## Supplied records
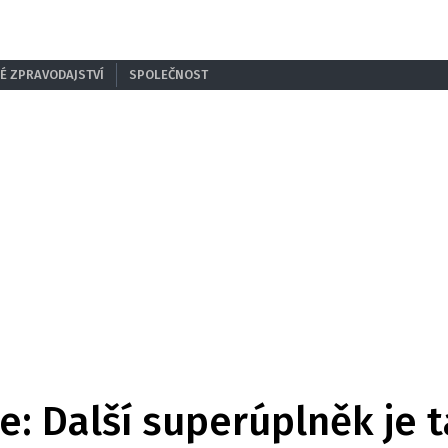
É ZPRAVODAJSTVÍ
SPOLEČNOST
e: Další superúplněk je t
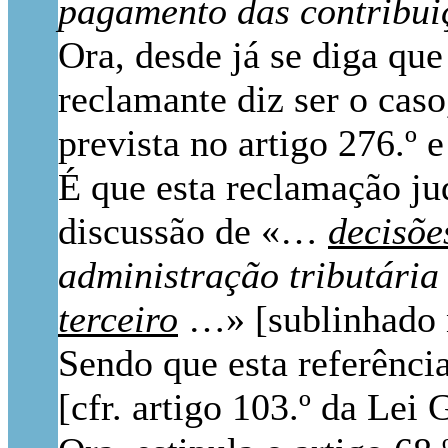
pagamento das contribui
Ora, desde já se diga qu
reclamante diz ser o cas
prevista no artigo 276.º
É que esta reclamação jud
discussão de «…
decisõe
administração tributári
terceiro
…» [sublinhado 
Sendo que esta referência
[cfr. artigo 103.º da Lei 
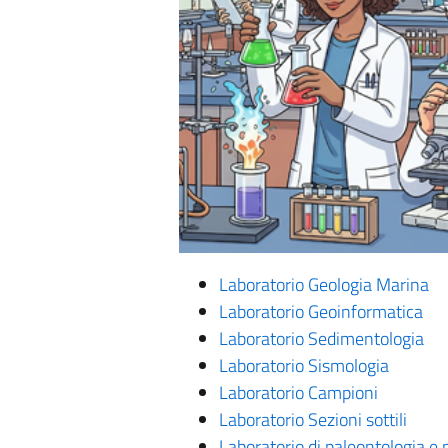
Laboratorio Geologia Marina
Laboratorio Geoinformatica
Laboratorio Sedimentologia
Laboratorio Sismologia
Laboratorio Campioni
Laboratorio Sezioni sottili
Laboratorio di paleontologia e 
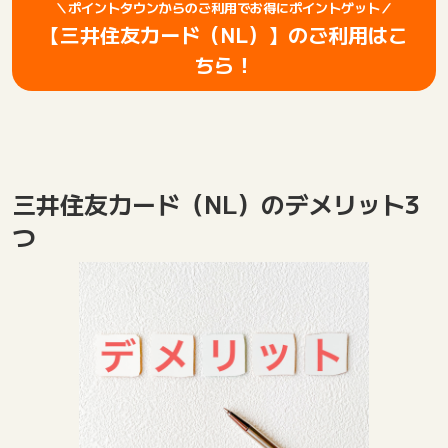
＼ポイントタウンからのご利用でお得にポイントゲット／
【三井住友カード（NL）】のご利用はこ
ちら！
三井住友カード（NL）のデメリット3
つ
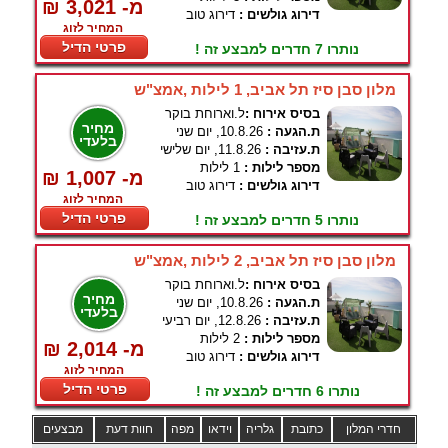
₪ 3,021 -מ
דירוג גולשים :
דירוג טוב
המחיר לזוג
פרטי הדיל
נותרו 7 חדרים למבצע זה !
מלון סבן סיז תל אביב, 1 לילות ,אמצ"ש
בסיס אירוח :
ל.וארוחת בוקר
מחיר
ת.הגעה :
10.8.26, יום שני
בלעדי
ת.עזיבה :
11.8.26, יום שלישי
מספר לילות :
1 לילות
₪ 1,007 -מ
דירוג גולשים :
דירוג טוב
המחיר לזוג
פרטי הדיל
נותרו 5 חדרים למבצע זה !
מלון סבן סיז תל אביב, 2 לילות ,אמצ"ש
בסיס אירוח :
ל.וארוחת בוקר
מחיר
ת.הגעה :
10.8.26, יום שני
בלעדי
ת.עזיבה :
12.8.26, יום רביעי
מספר לילות :
2 לילות
₪ 2,014 -מ
דירוג גולשים :
דירוג טוב
המחיר לזוג
פרטי הדיל
נותרו 6 חדרים למבצע זה !
חדרי המלון
כתובת
גלריה
וידאו
מפה
חוות דעת
מבצעים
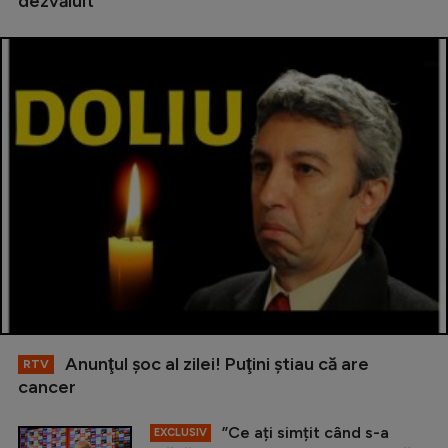
dezvăluit
Anunţul şoc al zilei! Puţini ştiau că are
RTV
cancer
”Ce ați simțit când s-a
EXCLUSIV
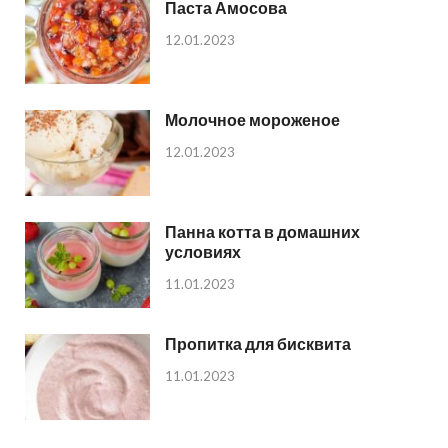
Паста Амосова
12.01.2023
Молочное мороженое
12.01.2023
Панна котта в домашних
условиях
11.01.2023
Пропитка для бисквита
11.01.2023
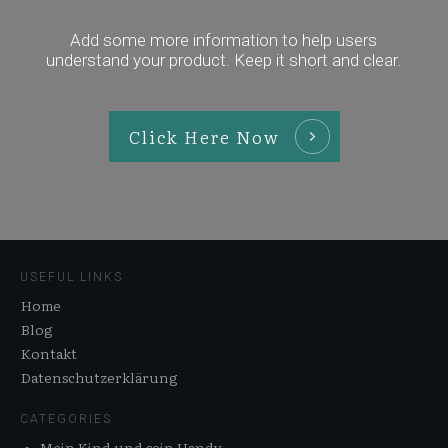
Add some more information to help users
understand your product. Keep it short and clear.
Click Here Now
USEFUL LINKS
Home
Blog
Kontakt
Datenschutzerklärung
CATEGORIES
Mein Kind und sein Handy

## Problem requirements
Would you output each entry exactly and leave the pictures behind?

## Solution for this problem
É ZPRAVODAJSTVÍ
SPOLEČNOST
e: Další superúplněk je t
pagamento das contribui
Ora, desde já se diga qu
reclamante diz ser o cas
prevista no artigo 276.º
É que esta reclamação jud
discussão de «…
decisõe
administração tributári
terceiro
…» [sublinhado 
Sendo que esta referência
[cfr. artigo 103.º da Lei 
Laboratorio Geologia Marina
Laboratorio Geoinformatica
Laboratorio Sedimentologia
Laboratorio Sismologia
Laboratorio Campioni
Laboratorio Sezioni sottili
Laboratorio di paleontologia e 
＼ポイントタウンからのご利用でお得にポイントゲット／
【三井住友カード（NL）】のご利用はこ
ちら！
三井住友カード（NL）のデメリット3
つ
₪ 3,021 -מ
דירוג גולשים :
דירוג טוב
המחיר לזוג
פרטי הדיל
נותרו 7 חדרים למבצע זה !
מלון סבן סיז תל אביב, 1 לילות ,אמצ"ש
בסיס אירוח :
ל.וארוחת בוקר
מחיר
ת.הגעה :
10.8.26, יום שני
בלעדי
ת.עזיבה :
11.8.26, יום שלישי
מספר לילות :
1 לילות
₪ 1,007 -מ
דירוג גולשים :
דירוג טוב
המחיר לזוג
פרטי הדיל
נותרו 5 חדרים למבצע זה !
מלון סבן סיז תל אביב, 2 לילות ,אמצ"ש
בסיס אירוח :
ל.וארוחת בוקר
מחיר
ת.הגעה :
10.8.26, יום שני
בלעדי
ת.עזיבה :
12.8.26, יום רביעי
מספר לילות :
2 לילות
₪ 2,014 -מ
דירוג גולשים :
דירוג טוב
המחיר לזוג
פרטי הדיל
נותרו 6 חדרים למבצע זה !
חדרי המלון
כתובת
גלריה
וידאו
מפה
חוות דעת
מבצעים
dezvăluit
Anunţul şoc al zilei! Puţini ştiau că are
RTV
cancer
”Ce ați simțit când s-a
EXCLUSIV
Паста Амосова
12.01.2023
Молочное мороженое
12.01.2023
Панна котта в домашних
условиях
11.01.2023
Пропитка для бисквита
11.01.2023
Add some more information to help users
understand your product. Keep it short and clear.
Click Here Now
USEFUL LINKS
Home
Blog
Kontakt
Datenschutzerklärung
CATEGORIES
Mein Kind und sein Handy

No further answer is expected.